Heusenstamm - Auf mindestens 30.000 Euro schätzen die Verantwortlichen im Rathaus Mehreinnahmen, die mit den neuen Schwimmbad-Preisen erzielt werden können. Genaues aber könne man noch nicht sagen, da ein Tarif abgeschafft und ein anderer neu eingeführt werden soll. Von Claudia Bechthold

Am Mittwoch berieten die Stadtverordneten darüber. Die deutlichste Erhöhung: Vom 1. Mai an soll die Karte für zwei Stunden im Bad an der Jahnstraße vier Euro statt bisher 3,50 Euro kosten. Das ist eine Anhebung um etwa 14 Prozent.

130. 000 Badegäste bevölkern jährlich das vor knapp zweieinhalb Jahren nach der Komplettsanierung wieder eröffnete Bad. Das sind Zahlen, über die sich nicht nur Magistrat freut. „Aber ein Bad, das so gut angenommen wird, ist auch teuer“, erinnerte Bürgermeister Peter Jakoby schon in der Sitzung des Haupt- und Finanzausschusses an das Defizit in Höhe von etwa 578 .000 Euro, das die Stadt jedes Jahr finanzieren muss. Daher, so der Verwaltungschef, sei es sinnvoll, die Preise ein wenig anzupassen.

„Akzeptable Preise“

Erneut habe man dazu den Vergleich mit anderen Bädern gesucht, betonte Jakoby. Was allerdings schwierig sei, denn das eine Bad sei zu alt, das andere biete mehr. „Dennoch: Wir liegen mit unseren Preisen etwa in der Mitte. Das kann man akzeptieren.“

Die Zwei-Stunden-Karte sei mit 25. 390 Käufern das am häufigsten genutzte Ticket. Mit der Erhöhung um 50 Cent müsse natürlich auch der Preis für das Zwei-Stunden-Zehner-Ticket angepasst werden. Statt 30 Euro soll dieses dann 35 Euro kosten.

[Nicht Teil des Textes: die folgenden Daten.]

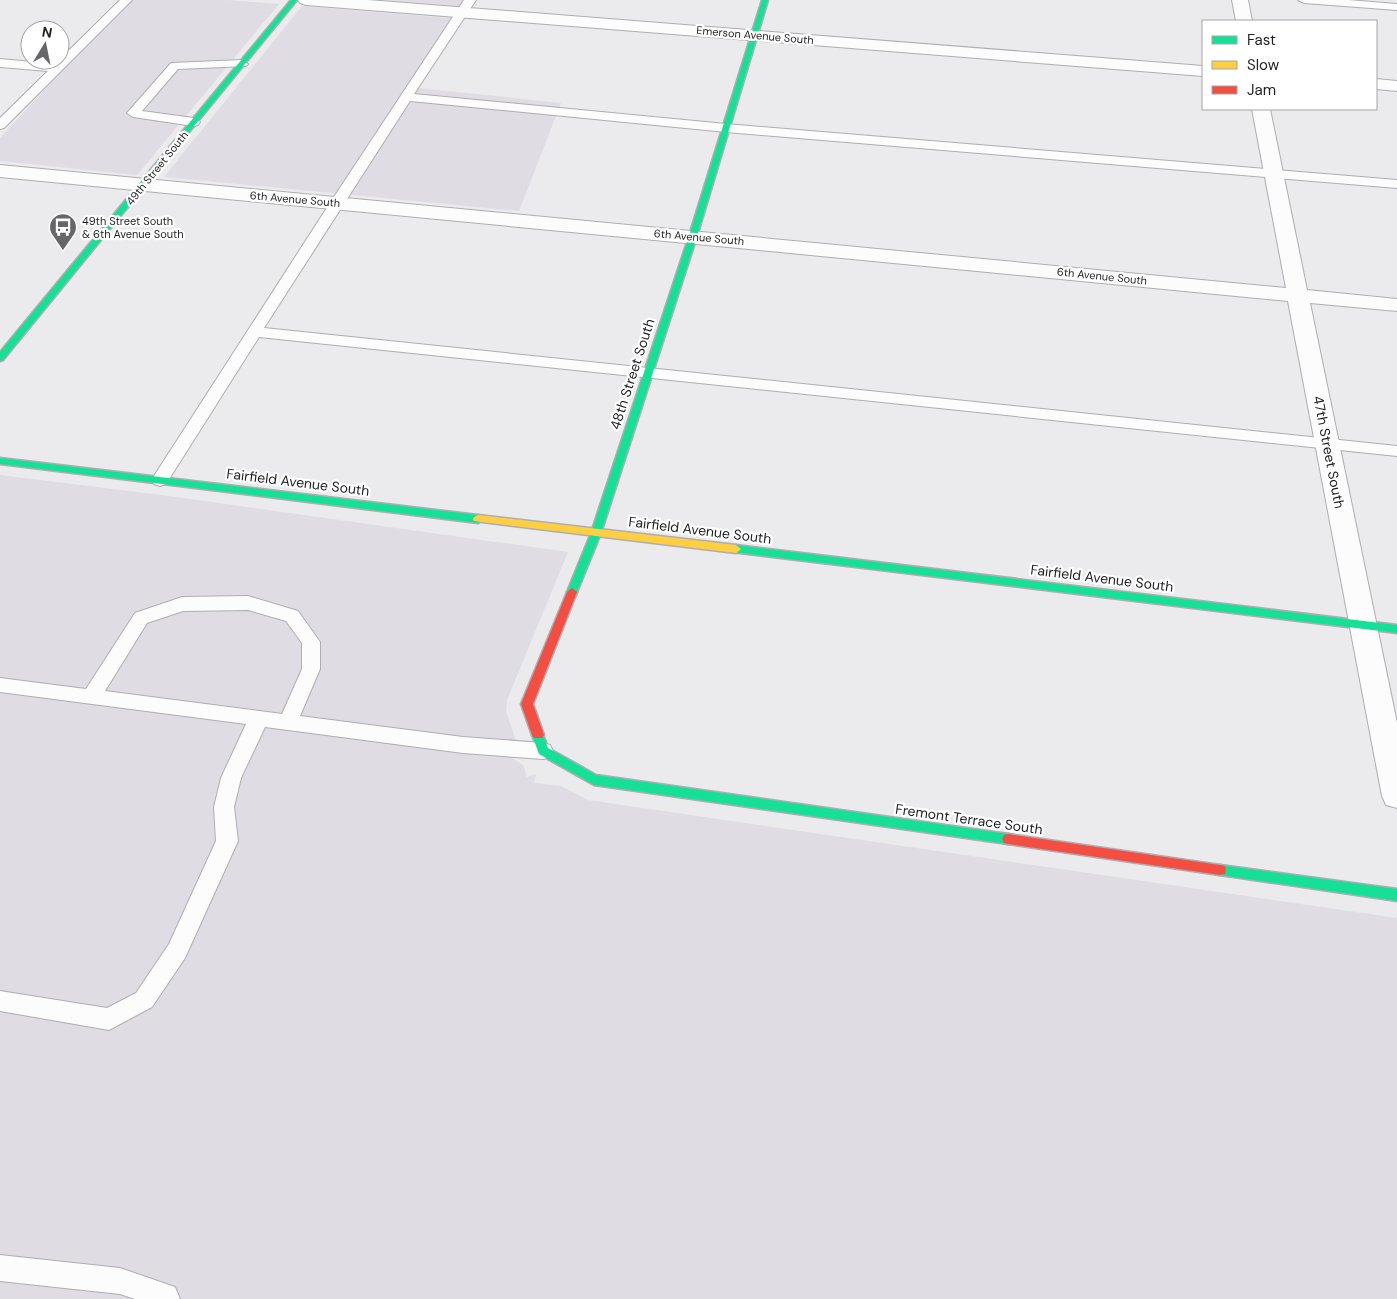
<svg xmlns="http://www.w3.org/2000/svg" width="1397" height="1299" font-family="'DM Sans',sans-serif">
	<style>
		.built { fill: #e0dce4 }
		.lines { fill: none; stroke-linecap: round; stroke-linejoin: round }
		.lane-casing { stroke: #aeaeb0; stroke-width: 2 }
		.street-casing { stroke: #aeaeb0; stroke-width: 2 }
		.fast-casing { stroke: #aeaeb0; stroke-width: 3 }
		.slow-casing { stroke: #aeaeb0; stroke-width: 3 }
		.jam-casing { stroke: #aeaeb0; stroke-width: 3 }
		.lane { fill: #fcfcfc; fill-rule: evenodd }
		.street { fill: #fcfcfc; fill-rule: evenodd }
		.fast { fill: #16e098; fill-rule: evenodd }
		.slow { fill: #ffcf43; fill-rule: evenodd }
		.jam { fill: #f24e42; fill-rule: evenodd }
		.labels { text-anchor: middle; stroke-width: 4.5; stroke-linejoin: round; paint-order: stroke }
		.far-street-label { font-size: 11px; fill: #1f1e20; stroke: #fff }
		.far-poi-label { font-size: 11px; fill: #1f1e20; stroke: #fff; text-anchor: start }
		.street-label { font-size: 14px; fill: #1f1e20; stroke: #fff }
	</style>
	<rect width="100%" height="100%" fill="#ebeaec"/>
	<g class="built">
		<path d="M 127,0 L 227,0 L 279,4 L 137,175 L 0,161 L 0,138 Z"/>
		<path d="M 385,0 L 473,0 L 469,7 Z"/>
		<path d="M 302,6 L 462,19 L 419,88 L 561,103 L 519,211 L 164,177 Z"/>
		<path d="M 0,475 L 161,495 L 568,552 L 507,700 L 506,712 L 519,749 L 512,758 L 523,765 L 527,777 L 536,774 L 534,783 L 561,786 L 588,800 L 1397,918 L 1397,1299 L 0,1299 Z"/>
	</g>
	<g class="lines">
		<g class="lane-casing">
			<g id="lane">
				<path d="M 120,0 L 132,0 L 4,128 L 0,129 L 0,118 L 48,71 L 0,67 L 0,59 L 55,64 Z"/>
				<path d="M 464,0 L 476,0 L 414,94 L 726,124 L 1397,180 L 1397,188 L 726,132 L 410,101 L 264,328 L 1397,446 L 1397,456 L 259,337 L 166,484 L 160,486 L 154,484 L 152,480 L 154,476 L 330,203 Z"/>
				<path d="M 1298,0 L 1348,0 L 1397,4 L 1397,10 L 1304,3 Z"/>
				<path d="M 242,60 L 248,64 L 246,66 L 178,69 L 142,111 L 194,118 L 200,122 L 198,125 L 194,126 L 133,117 L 127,113 L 171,63 Z"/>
				<path d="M 248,596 L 298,611 L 320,642 L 320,669 L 300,716 L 463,737 L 543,743 L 550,745 L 553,751 L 550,757 L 543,759 L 463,753 L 265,727 L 241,778 L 234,807 L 238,841 L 185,958 L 152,1007 L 109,1030 L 0,1011 L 0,991 L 107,1008 L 136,993 L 169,944 L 216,841 L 214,807 L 221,778 L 246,724 L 0,692 L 0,678 L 86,689 L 135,613 L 182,597 ZM 248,610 L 286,621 L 302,643 L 302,669 L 282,714 L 105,691 L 147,623 L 183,611 Z"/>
				<path d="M 0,1255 L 120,1268 L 175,1287 L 180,1299 L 135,1299 L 120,1294 L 0,1281 Z"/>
			</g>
		</g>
		<g class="street-casing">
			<g id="street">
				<path d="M 298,0 L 368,0 L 1203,66 L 1203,76 L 306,5 L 300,3 Z"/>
				<path d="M 1232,0 L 1248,0 L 1252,21 L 1236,21 Z"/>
				<path d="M 1376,79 L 1397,81 L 1397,91 L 1376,89 Z"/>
				<path d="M 1252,109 L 1270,109 L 1307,290 L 1397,299 L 1397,311 L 1310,303 L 1397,723 L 1397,808 L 1386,805 L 1382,796 L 1288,301 L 0,177 L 0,165 L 1286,288 Z"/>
			</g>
		</g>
		<g class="fast-casing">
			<g id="fast">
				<path d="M 291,0 L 297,0 L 3,360 L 0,361 L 0,352 Z"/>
				<path d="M 762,0 L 768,0 L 697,236 L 601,533 L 577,592 L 576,595 L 568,595 L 567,592 L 591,533 L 689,236 Z"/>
				<path d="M 0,458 L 478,515 L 483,519 L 478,523 L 0,464 Z"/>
				<path d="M 736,545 L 1397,625 L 1397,633 L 732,552 L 731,549 Z"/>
				<path d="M 538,730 L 542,732 L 548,748 L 596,775 L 1008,834 L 1012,835 L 1014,839 L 1012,843 L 1008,844 L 594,785 L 539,754 L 532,735 L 534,732 Z"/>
				<path d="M 1220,865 L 1397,889 L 1397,901 L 1220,875 L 1215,874 L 1214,870 L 1215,866 Z"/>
			</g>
		</g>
		<g class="slow-casing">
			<path id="slow" d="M 478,515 L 736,545 L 741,549 L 736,553 L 474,521 L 473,519 L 474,517 Z"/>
		</g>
		<g class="jam-casing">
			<g id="jam">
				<path d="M 572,588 L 577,592 L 533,704 L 544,735 L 542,738 L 534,738 L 532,735 L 521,704 L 567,592 Z"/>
				<path d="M 1008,834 L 1220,865 L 1225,866 L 1226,870 L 1225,874 L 1220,875 L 1008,844 L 1004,843 L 1002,839 L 1004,835 Z"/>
			</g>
		</g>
		<use href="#lane" class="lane"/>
		<use href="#street" class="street"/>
		<use href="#fast" class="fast"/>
		<use href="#slow" class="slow"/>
		<use href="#jam" class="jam"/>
	</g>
	<defs>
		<g id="bus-pin" transform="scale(1.4375)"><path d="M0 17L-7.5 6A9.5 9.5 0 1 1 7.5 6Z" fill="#666567" stroke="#fff"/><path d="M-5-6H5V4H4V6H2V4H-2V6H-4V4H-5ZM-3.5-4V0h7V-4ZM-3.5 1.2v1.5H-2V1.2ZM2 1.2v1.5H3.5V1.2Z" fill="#fff"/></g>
	</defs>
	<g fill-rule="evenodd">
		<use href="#bus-pin" x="63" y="227"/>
	</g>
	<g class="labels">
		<g class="far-street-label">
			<text transform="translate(755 35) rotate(5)" y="4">Emerson Avenue South</text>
			<text transform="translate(157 168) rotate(-51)" y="4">49th Street South</text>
			<text transform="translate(295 199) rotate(5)" y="4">6th Avenue South</text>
			<text transform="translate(699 237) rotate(5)" y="4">6th Avenue South</text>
			<text transform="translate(1102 276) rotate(6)" y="4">6th Avenue South</text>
		</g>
		<g class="far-poi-label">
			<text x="82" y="225">49th Street South<tspan x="82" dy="13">&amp; 6th Avenue South</tspan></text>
		</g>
		<g class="street-label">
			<text transform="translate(632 374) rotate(-72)" y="5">48th Street South</text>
			<text transform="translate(1329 452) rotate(79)" y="5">47th Street South</text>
			<text transform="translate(298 482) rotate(7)" y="5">Fairfield Avenue South</text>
			<text transform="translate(700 530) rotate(7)" y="5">Fairfield Avenue South</text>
			<text transform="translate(1102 578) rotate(7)" y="5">Fairfield Avenue South</text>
			<text transform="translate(969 819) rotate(8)" y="5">Fremont Terrace South</text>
		</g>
	</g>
	<rect x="1202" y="20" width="175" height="90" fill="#ffffff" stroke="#a5a5a6"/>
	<rect x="1212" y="36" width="25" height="8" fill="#16e098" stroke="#a5a5a6"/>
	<text x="1247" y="45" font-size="15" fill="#1f1e20">Fast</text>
	<rect x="1212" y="61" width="25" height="8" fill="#ffcf43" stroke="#a5a5a6"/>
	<text x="1247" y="70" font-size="15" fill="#1f1e20">Slow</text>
	<rect x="1212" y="86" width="25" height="8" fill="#f24e42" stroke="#a5a5a6"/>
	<text x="1247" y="95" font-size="15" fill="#1f1e20">Jam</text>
	<g transform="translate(45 45) rotate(10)"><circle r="24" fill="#ffffff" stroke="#a5a5a6"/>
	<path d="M0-4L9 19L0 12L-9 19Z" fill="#666567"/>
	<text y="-8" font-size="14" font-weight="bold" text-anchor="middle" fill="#1f1e20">N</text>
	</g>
</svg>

Zehn ermäßigte Zwei-Stunden-Karten, die zum Beispiel Kinder und Jugendliche bis 18 Jahre, Schüler, Studenten (bis 25 Jahre) und Auszubildende nutzen können, kosteten bisher 12,50 Euro. Das sei im Vergleich zum Einzelpreis in Höhe von zwei Euro eine erhebliche Einsparung. Dies wolle man zum 1. Mai ein wenig korrigieren, der neue Preis für zehn ermäßigte Zwei-Stunden-Tickets wird bei 15 Euro liegen.

30er- statt Jahreskarten

Die Erwachsenen-Jahreskarte für 250 Euro sowie die Halbjahreskarte für 160 Euro werden wegen fehlenden Interesses abgeschafft. Stattdessen gibt es künftig 30er-Karten, die nur in Verbindung mit einem Ausweis gelten sollen. Für 30 mal zwei Stunden zahlen Erwachsene dann 95 Euro. Kinder und Jugendliche 40,50 Euro. Und 30 Tickets ohne Zeitbegrenzung werden mit 130 Euro beziehungsweise 54 Euro berechnet.

Für überflüssig hält Grünen-Fraktionschef Heiner Wilke-Zimmermann diesen letzten Tarif, da im Vergleich zu drei Zehner-Karten nur etwa zehn Prozent gespart werden könnten.

Die Mitglieder des Stadtparlaments stimmten am Mittwochabend mit großer Mehrheit für die neuen Preise. Nur der fraktionslose Boris Thoma stimmte dagegen.